The 13 no fault insurance states above have adopted a mixed system. Economic losses are taken care of in a manner similar to pure no fault insurance. Non- economic losses are decided on the basis of a threshold.

A quantitative limit lays down a specific amount of damages as the threshold. If the claim goes beyond this limit, the party at fault shall be identified and compensation will be obtained accordingly. Any claim below this limit and claims for non-economic losses will not be entertained.

A qualitative limit focuses on level of disability or occurrence of death as the threshold. No claim can be filed if the party does not suffer from any disability or if a death does not occur.

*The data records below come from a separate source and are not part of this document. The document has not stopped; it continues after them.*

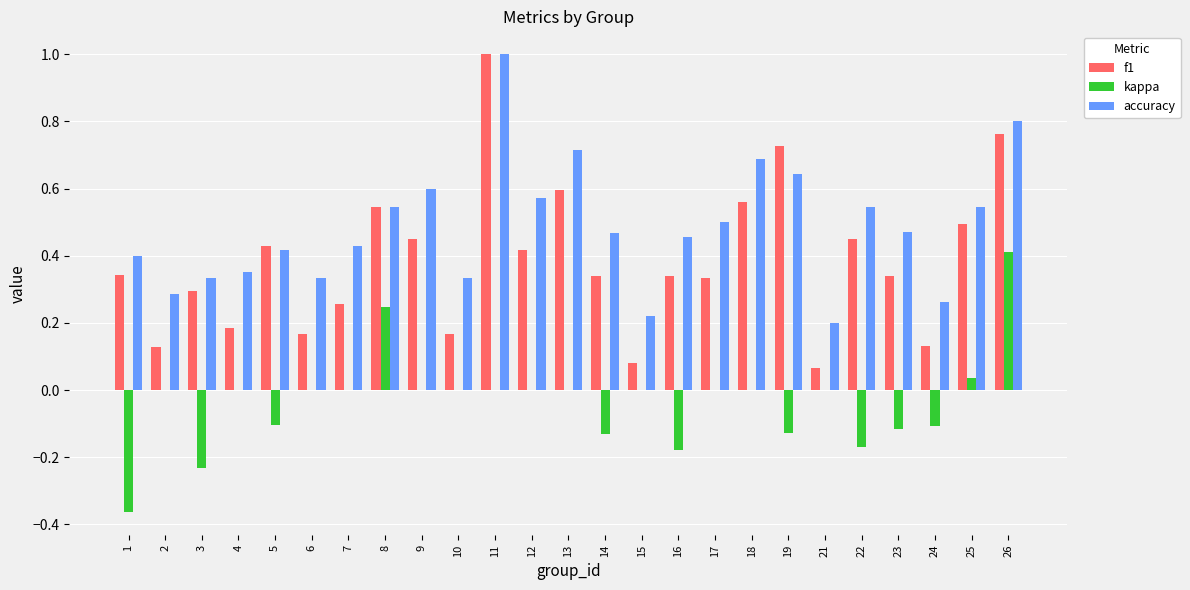

Which series changed the most between 14 and 25?

kappa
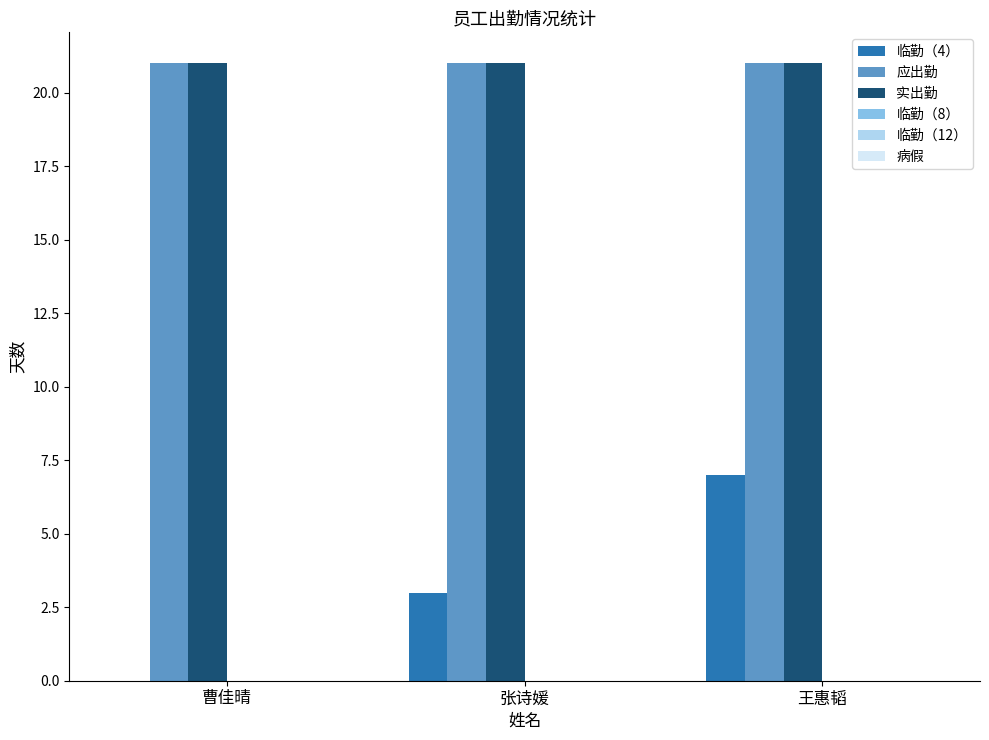

Which series changed the most between 曹佳晴 and 张诗媛?

临勤（4）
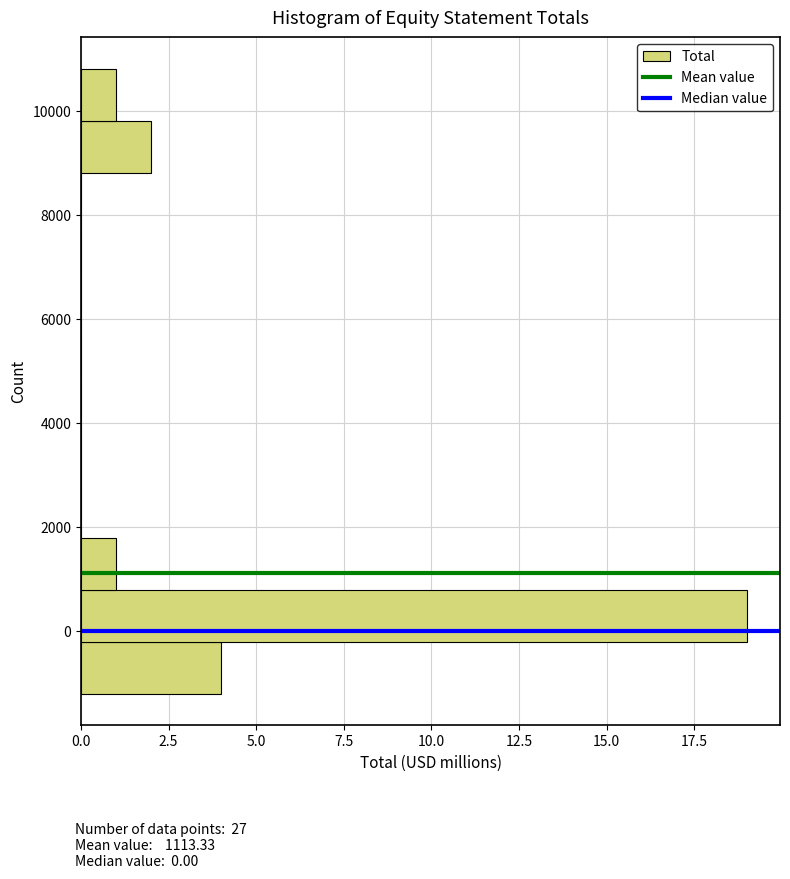

Which range on the y-axis has the longest bar?

-200 to 800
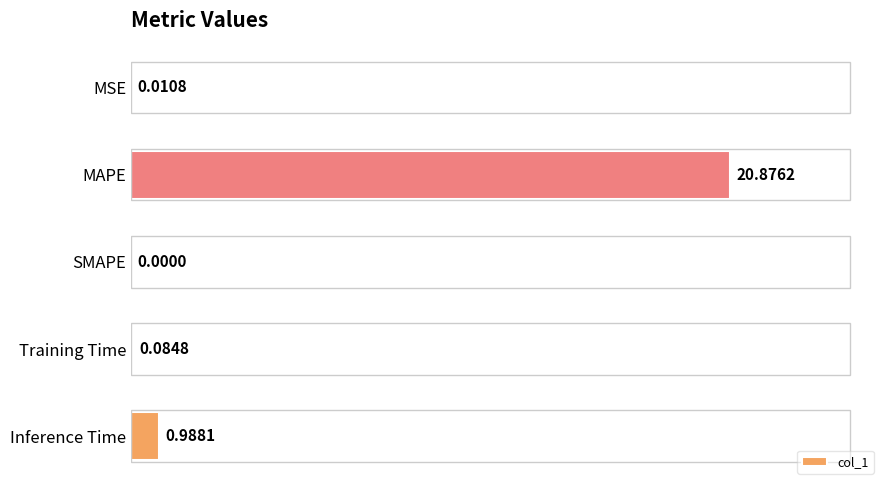

Which category has the highest value across all series?

MAPE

The former option leads to exaggeration of claim amount to escape pure no fault tort insurance. The latter option leads to litigation to interpret whether the qualitative limit has been breached.

Individuals in no fault insurance states bear the responsibility of assessing insurance needs properly. An individual can demand compensation up to the maximum limit of their own insurance policy. There is no question of seeking benefit from the other party's insurance company for economic losses. A party not at fault may end up with a huge loss if only minimum insurance coverage exists.

Benefits of such a tort insurance principle include relatively less litigation, non-adversarial approaches towards insurance disputes, emphasis on safer driving instead of focusing on identifying which party is at fault, and lower rates. Such states do not subsidize the under-insured and individuals are encouraged to assess their insurance needs liberally.

However, critics point out there is sufficient scope for litigation based on the manner in which the threshold has been fixed. Further, statistics do not indicate significant lowering of insurance costs in such states.